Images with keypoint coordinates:
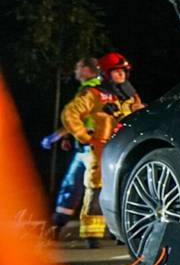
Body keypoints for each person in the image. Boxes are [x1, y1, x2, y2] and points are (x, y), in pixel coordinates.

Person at [59, 52, 143, 246]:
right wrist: (85, 137)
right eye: (116, 71)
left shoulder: (131, 94)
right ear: (106, 73)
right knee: (96, 189)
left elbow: (137, 114)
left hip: (124, 148)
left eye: (123, 71)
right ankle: (92, 235)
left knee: (125, 189)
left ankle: (121, 232)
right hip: (101, 149)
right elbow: (70, 114)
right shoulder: (93, 94)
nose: (121, 75)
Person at [42, 58, 101, 236]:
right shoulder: (101, 87)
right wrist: (68, 136)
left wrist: (54, 137)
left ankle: (58, 226)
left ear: (86, 69)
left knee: (75, 186)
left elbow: (75, 118)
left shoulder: (90, 90)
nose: (75, 71)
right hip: (89, 145)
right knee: (90, 187)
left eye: (77, 67)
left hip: (90, 145)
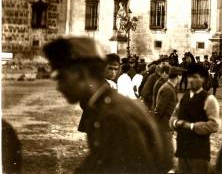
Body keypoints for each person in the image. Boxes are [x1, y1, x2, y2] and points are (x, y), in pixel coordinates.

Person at [43, 37, 168, 173]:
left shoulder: (113, 115)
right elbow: (100, 160)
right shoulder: (106, 105)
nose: (59, 87)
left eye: (61, 77)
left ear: (81, 74)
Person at [170, 63, 221, 173]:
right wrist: (175, 123)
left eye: (195, 77)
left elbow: (214, 125)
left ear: (202, 79)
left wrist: (191, 126)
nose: (191, 80)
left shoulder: (209, 99)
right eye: (189, 76)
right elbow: (173, 117)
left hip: (199, 152)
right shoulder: (184, 97)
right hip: (182, 150)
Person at [154, 66, 185, 172]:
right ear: (178, 76)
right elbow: (159, 109)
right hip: (165, 126)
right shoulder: (167, 89)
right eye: (181, 75)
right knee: (168, 152)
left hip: (168, 125)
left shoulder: (170, 87)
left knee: (168, 152)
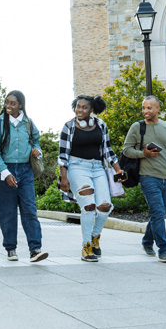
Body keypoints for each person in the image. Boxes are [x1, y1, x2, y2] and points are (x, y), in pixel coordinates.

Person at [57, 95, 125, 262]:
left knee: (104, 205)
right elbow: (62, 155)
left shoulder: (101, 125)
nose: (80, 110)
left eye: (84, 107)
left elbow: (108, 151)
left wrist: (118, 170)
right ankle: (86, 246)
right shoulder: (69, 127)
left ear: (92, 110)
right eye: (78, 106)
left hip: (97, 168)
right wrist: (63, 178)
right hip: (77, 168)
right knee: (88, 205)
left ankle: (95, 237)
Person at [122, 95, 166, 263]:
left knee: (160, 213)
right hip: (148, 176)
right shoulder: (137, 127)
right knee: (157, 212)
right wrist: (143, 154)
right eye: (144, 108)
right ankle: (164, 250)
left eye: (149, 108)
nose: (145, 111)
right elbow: (126, 150)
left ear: (158, 109)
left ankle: (147, 241)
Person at [0, 90, 48, 263]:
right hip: (5, 170)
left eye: (12, 103)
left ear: (20, 105)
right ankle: (11, 248)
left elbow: (36, 140)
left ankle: (35, 249)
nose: (8, 105)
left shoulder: (28, 123)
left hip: (25, 170)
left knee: (29, 208)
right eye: (7, 102)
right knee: (7, 212)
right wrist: (5, 173)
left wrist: (38, 151)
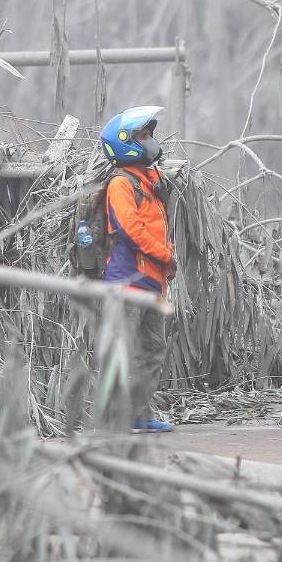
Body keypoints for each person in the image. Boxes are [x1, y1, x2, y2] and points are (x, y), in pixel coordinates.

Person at [99, 105, 176, 434]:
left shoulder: (148, 180)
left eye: (149, 135)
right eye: (143, 136)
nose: (150, 141)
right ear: (127, 143)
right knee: (123, 351)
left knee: (152, 350)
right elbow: (131, 231)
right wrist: (165, 255)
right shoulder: (121, 184)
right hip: (128, 284)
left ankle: (140, 416)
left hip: (152, 284)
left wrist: (165, 263)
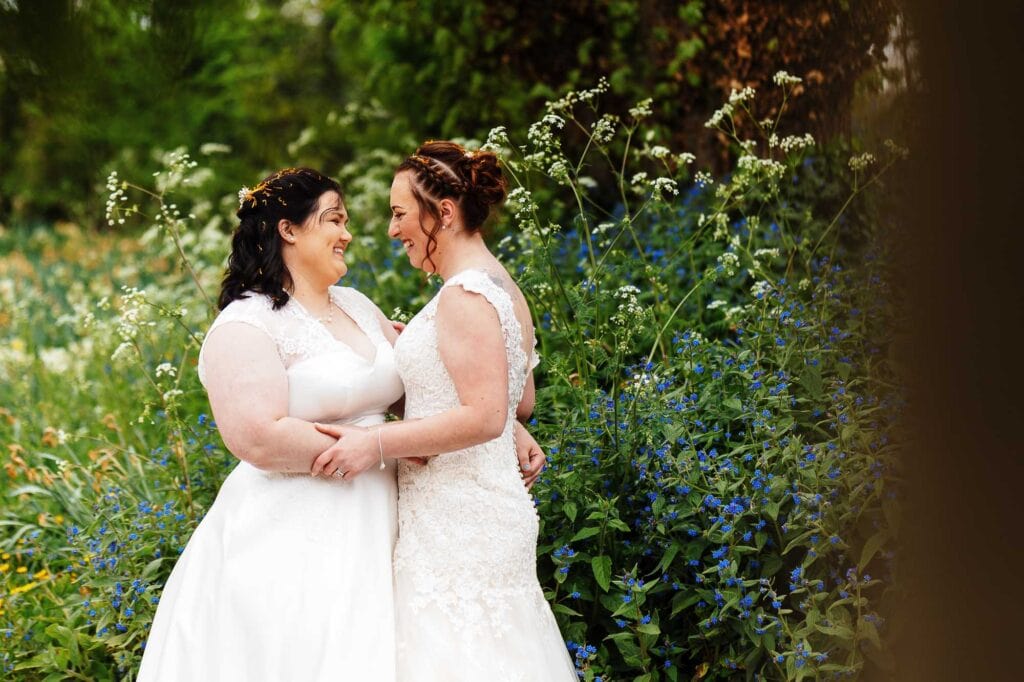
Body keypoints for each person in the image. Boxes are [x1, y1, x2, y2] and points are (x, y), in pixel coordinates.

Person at [137, 167, 546, 681]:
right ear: (289, 229)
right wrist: (382, 448)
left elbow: (426, 384)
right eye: (334, 220)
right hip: (295, 532)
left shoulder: (356, 307)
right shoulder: (247, 323)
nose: (349, 234)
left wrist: (507, 424)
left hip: (386, 524)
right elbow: (256, 435)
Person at [312, 143, 577, 681]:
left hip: (457, 522)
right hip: (482, 509)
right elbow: (518, 403)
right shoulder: (502, 286)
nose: (392, 229)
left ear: (445, 213)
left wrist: (377, 441)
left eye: (400, 213)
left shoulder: (464, 295)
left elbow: (485, 416)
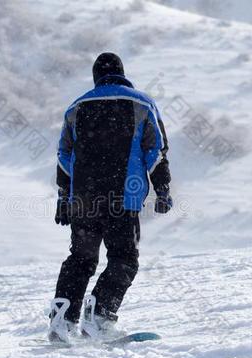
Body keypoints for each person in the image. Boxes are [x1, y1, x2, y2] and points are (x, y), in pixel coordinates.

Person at [49, 52, 172, 343]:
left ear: (96, 78)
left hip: (83, 200)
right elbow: (156, 151)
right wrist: (162, 188)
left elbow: (64, 156)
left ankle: (61, 322)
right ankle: (99, 316)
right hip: (123, 198)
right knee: (124, 258)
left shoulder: (76, 107)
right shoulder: (141, 103)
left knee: (80, 258)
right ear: (122, 73)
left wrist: (64, 198)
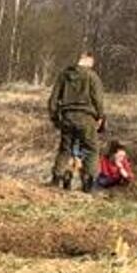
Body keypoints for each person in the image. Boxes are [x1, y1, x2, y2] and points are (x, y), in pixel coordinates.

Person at [47, 51, 105, 192]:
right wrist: (100, 116)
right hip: (86, 118)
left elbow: (53, 99)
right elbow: (98, 99)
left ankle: (56, 179)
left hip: (67, 117)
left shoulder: (64, 75)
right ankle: (89, 183)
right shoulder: (92, 77)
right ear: (89, 61)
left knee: (65, 149)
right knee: (91, 149)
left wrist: (55, 118)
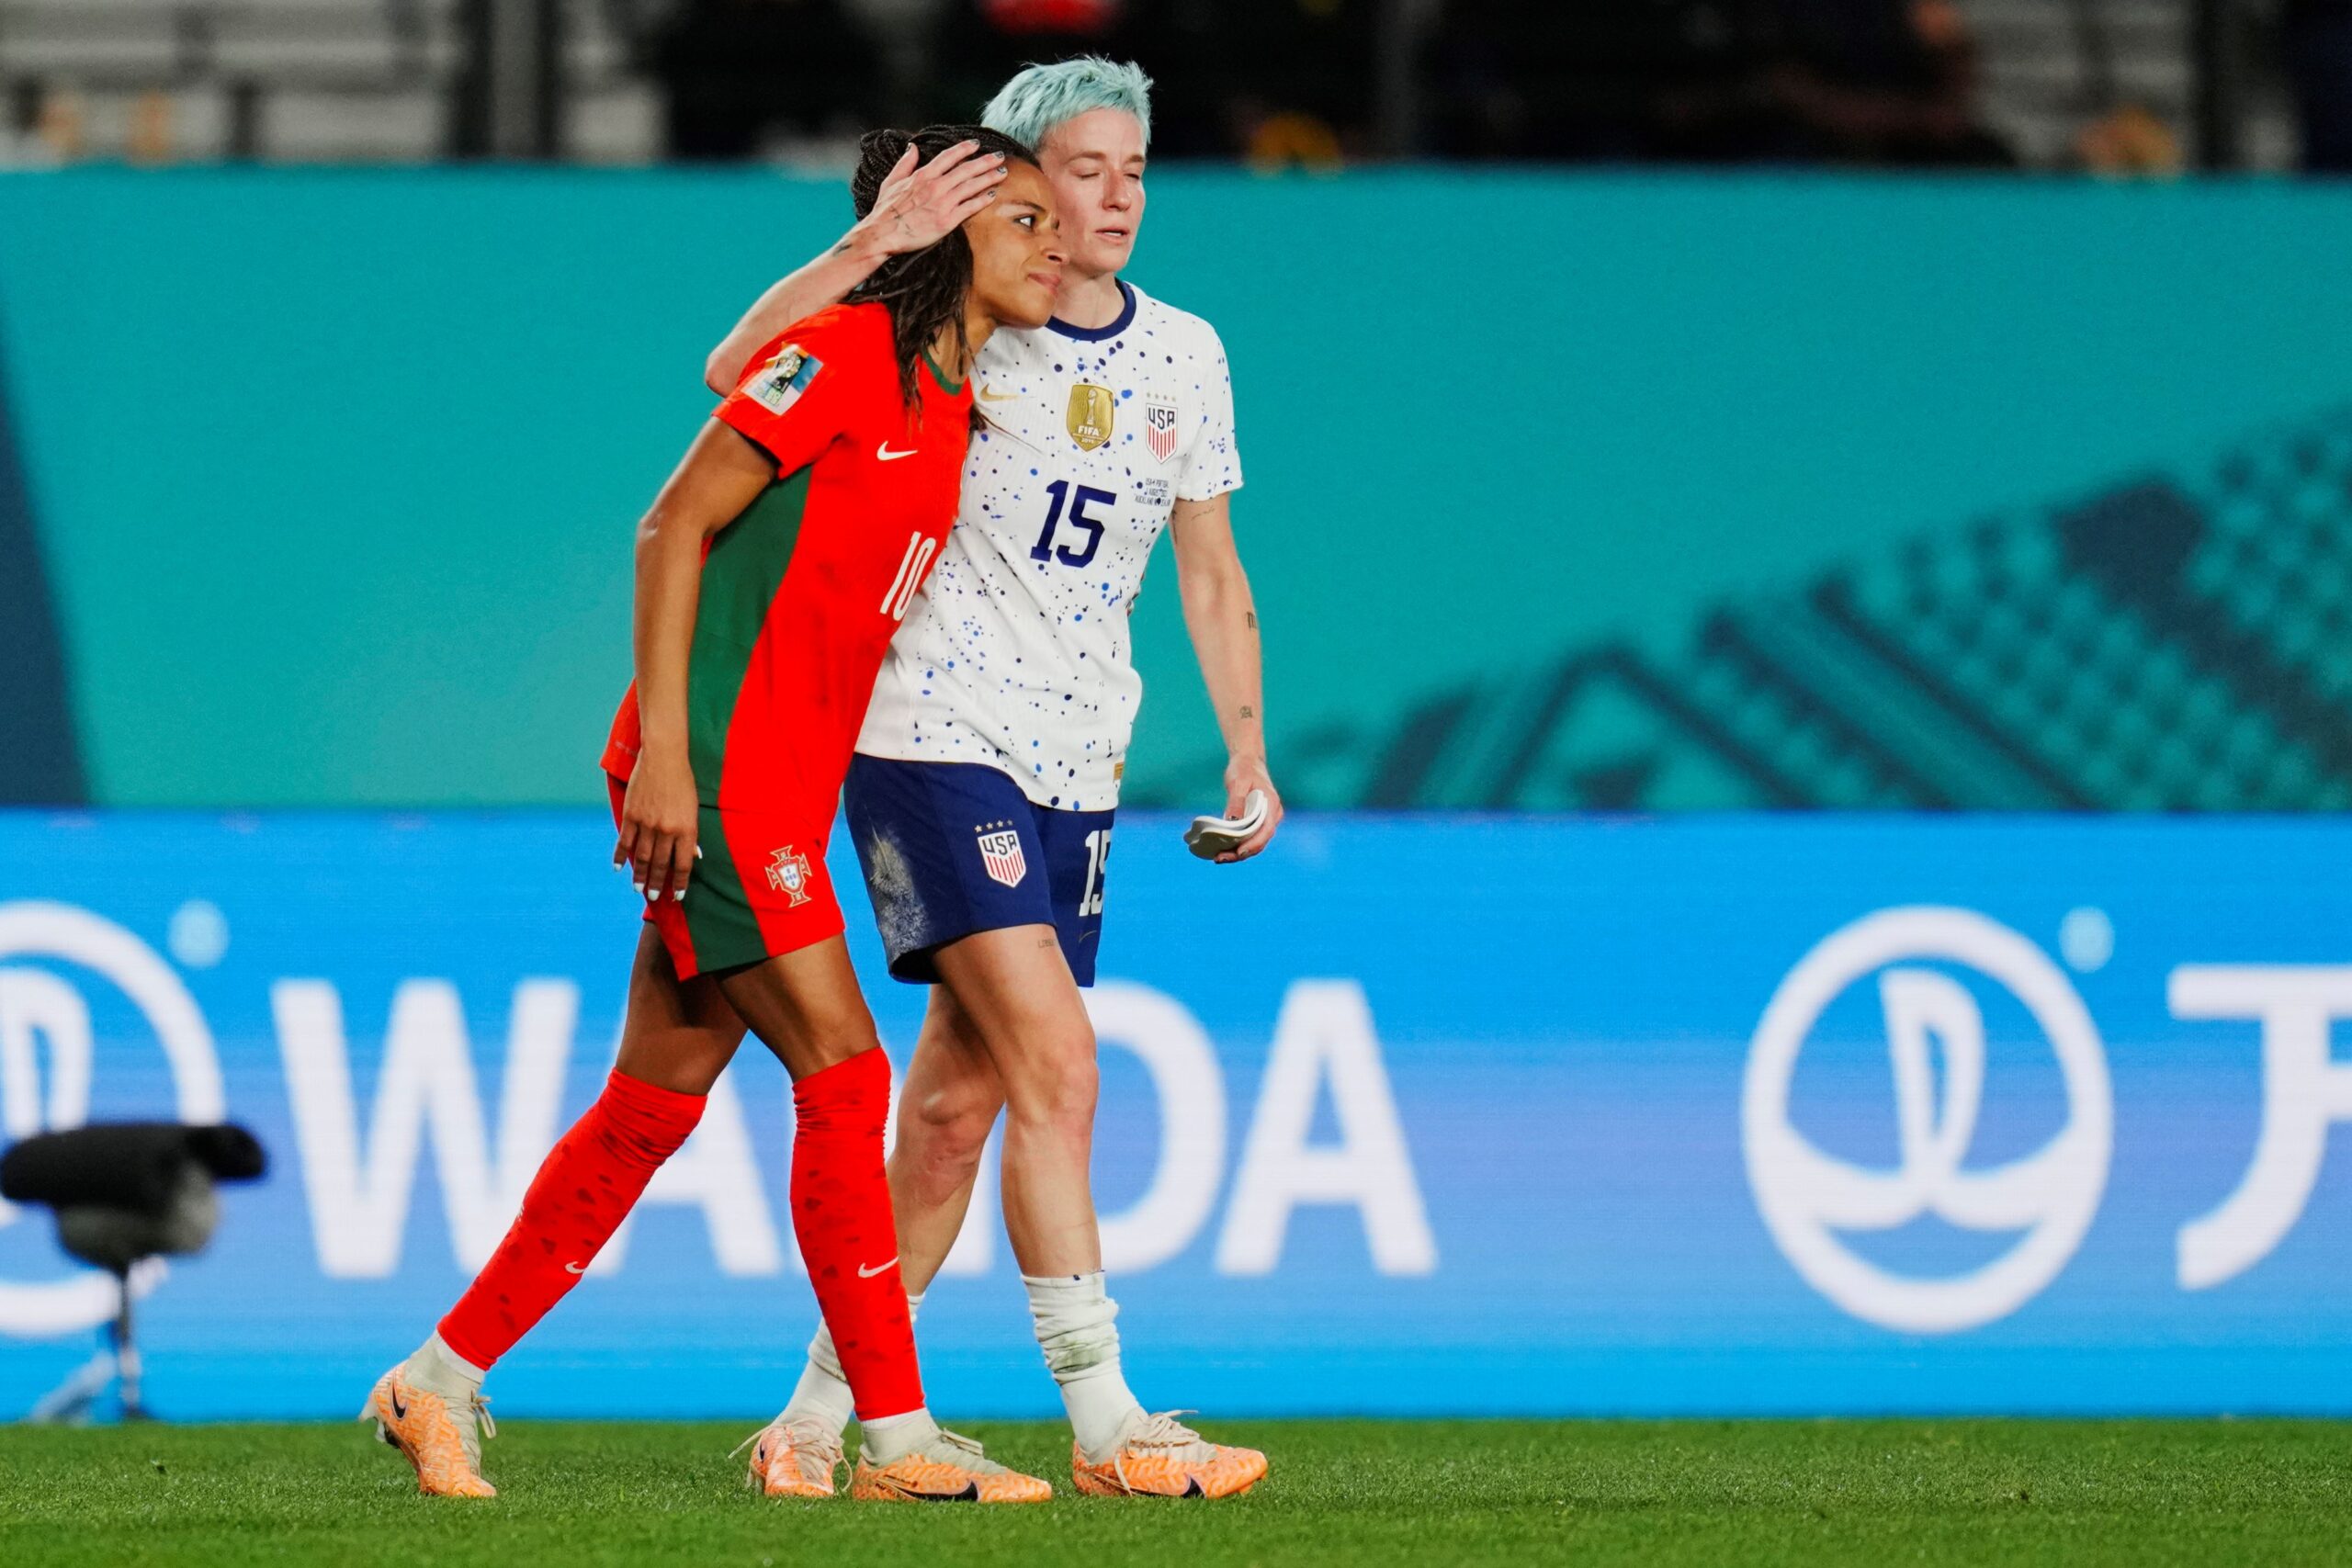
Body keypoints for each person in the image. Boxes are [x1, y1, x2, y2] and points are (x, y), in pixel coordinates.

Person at [360, 123, 1068, 1505]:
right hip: (724, 781)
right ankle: (892, 1441)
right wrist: (671, 759)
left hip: (783, 782)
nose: (1050, 245)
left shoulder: (951, 397)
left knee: (651, 1104)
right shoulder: (856, 353)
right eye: (1023, 220)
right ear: (948, 234)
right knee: (848, 1074)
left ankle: (435, 1381)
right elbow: (670, 523)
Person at [705, 58, 1277, 1500]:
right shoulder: (954, 323)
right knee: (1059, 1064)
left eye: (1135, 171)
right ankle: (1109, 1422)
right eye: (1086, 169)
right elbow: (739, 378)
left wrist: (1248, 750)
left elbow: (1209, 570)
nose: (1116, 197)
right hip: (930, 734)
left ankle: (815, 1422)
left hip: (1080, 755)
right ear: (1014, 184)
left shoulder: (1187, 356)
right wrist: (872, 246)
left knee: (957, 1108)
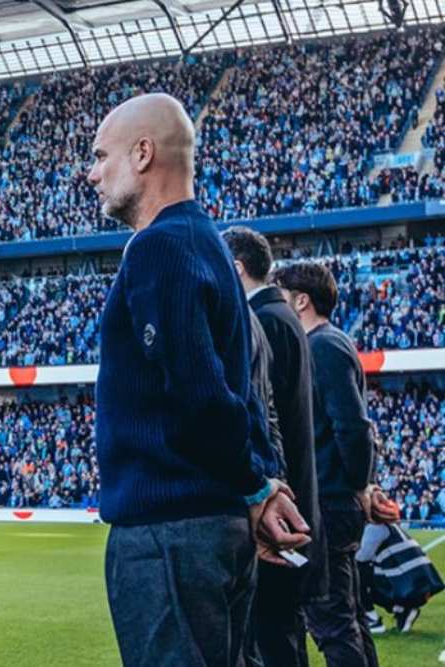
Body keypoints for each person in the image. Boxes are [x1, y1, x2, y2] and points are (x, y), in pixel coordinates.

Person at [88, 93, 311, 667]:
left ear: (143, 153)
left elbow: (200, 395)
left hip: (170, 537)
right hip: (212, 530)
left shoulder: (157, 248)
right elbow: (240, 391)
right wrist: (256, 484)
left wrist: (257, 485)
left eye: (101, 156)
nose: (92, 174)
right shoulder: (208, 244)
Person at [223, 226, 327, 667]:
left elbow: (266, 421)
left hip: (278, 508)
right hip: (293, 498)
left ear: (236, 267)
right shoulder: (282, 317)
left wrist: (266, 496)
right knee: (284, 637)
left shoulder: (261, 320)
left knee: (274, 640)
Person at [273, 261, 384, 667]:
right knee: (346, 618)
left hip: (330, 504)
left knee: (329, 619)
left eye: (280, 293)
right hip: (334, 501)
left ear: (301, 300)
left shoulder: (322, 346)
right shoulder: (329, 343)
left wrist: (359, 485)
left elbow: (353, 427)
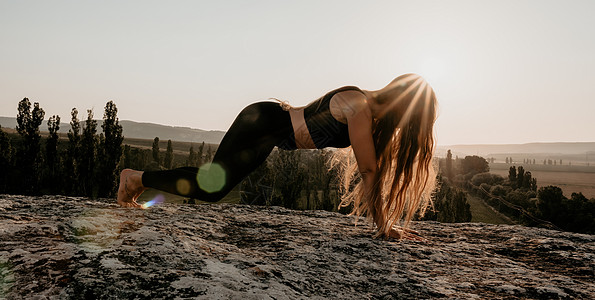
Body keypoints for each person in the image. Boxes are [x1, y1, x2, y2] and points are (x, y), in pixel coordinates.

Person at [117, 73, 438, 239]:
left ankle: (137, 180)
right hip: (263, 121)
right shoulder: (359, 105)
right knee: (212, 186)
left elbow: (374, 167)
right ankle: (134, 178)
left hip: (269, 134)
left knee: (213, 188)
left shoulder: (370, 114)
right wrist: (384, 225)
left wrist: (385, 222)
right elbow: (368, 170)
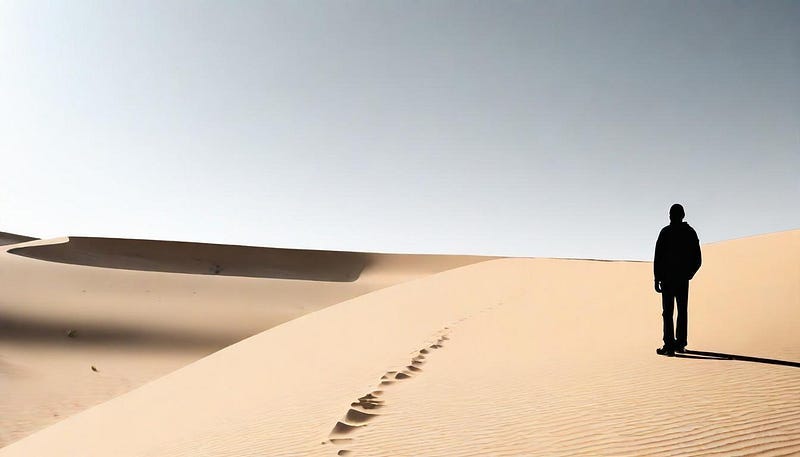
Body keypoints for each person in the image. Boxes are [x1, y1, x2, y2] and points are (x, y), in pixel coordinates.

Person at [654, 204, 702, 356]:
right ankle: (676, 344)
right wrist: (688, 274)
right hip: (675, 279)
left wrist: (658, 278)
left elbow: (658, 258)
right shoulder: (687, 232)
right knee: (676, 312)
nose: (670, 216)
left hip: (672, 279)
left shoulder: (670, 232)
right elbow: (658, 257)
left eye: (672, 214)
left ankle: (672, 344)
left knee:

What the exercise asks =
In the data above, find the line with "left ankle: (95, 237)" and the line with "right elbow: (156, 151)". Please copy exactly those two lines and every line between them, but not the pictures.

Task response =
left ankle: (95, 237)
Person at [122, 95, 166, 263]:
left knee: (160, 213)
right hip: (148, 176)
right shoulder: (137, 127)
right knee: (157, 212)
right wrist: (143, 154)
right eye: (144, 108)
right ankle: (164, 250)
left eye: (149, 108)
nose: (145, 111)
right elbow: (126, 150)
left ear: (158, 109)
left ankle: (147, 241)
Person at [0, 90, 48, 263]:
right hip: (5, 170)
left eye: (12, 103)
left ear: (20, 105)
right ankle: (11, 248)
left elbow: (36, 140)
left ankle: (35, 249)
nose: (8, 105)
left shoulder: (28, 123)
left hip: (25, 170)
left knee: (29, 208)
right eye: (7, 102)
right knee: (7, 212)
right wrist: (5, 173)
left wrist: (38, 151)
Body keypoints for each person in the image. Boxes are [x1, y1, x2, y2] and points are (x, y), in pixel coordinates.

Person at [99, 105, 176, 434]:
left shoulder: (148, 180)
left eye: (149, 135)
right eye: (143, 136)
nose: (150, 141)
right ear: (127, 143)
right knee: (123, 351)
left knee: (152, 350)
right elbow: (131, 231)
right wrist: (165, 255)
right shoulder: (121, 184)
right hip: (128, 284)
left ankle: (140, 416)
left hip: (152, 284)
left wrist: (165, 263)
Body keypoints for each person in the image. Boxes are [x1, y1, x2, y2] and points are (x, y), in pixel coordinates.

Person at [137, 167, 546, 681]:
right ear: (289, 229)
right wrist: (382, 448)
left elbow: (426, 384)
right eye: (334, 220)
right hip: (295, 532)
left shoulder: (356, 307)
right shoulder: (247, 323)
nose: (349, 234)
left wrist: (507, 424)
left hip: (386, 524)
right elbow: (256, 435)
Person at [312, 143, 577, 681]:
left hip: (457, 522)
right hip: (482, 509)
right elbow: (518, 403)
right shoulder: (502, 286)
nose: (392, 229)
left ear: (445, 213)
left wrist: (377, 441)
left eye: (400, 213)
left shoulder: (464, 295)
left elbow: (485, 416)
Body keypoints for each person in the image. Boxes are [x1, y1, x2, y2] and points are (x, y), in pixel coordinates.

Person at [49, 52, 172, 343]:
left ear: (96, 78)
left hip: (83, 200)
right elbow: (156, 151)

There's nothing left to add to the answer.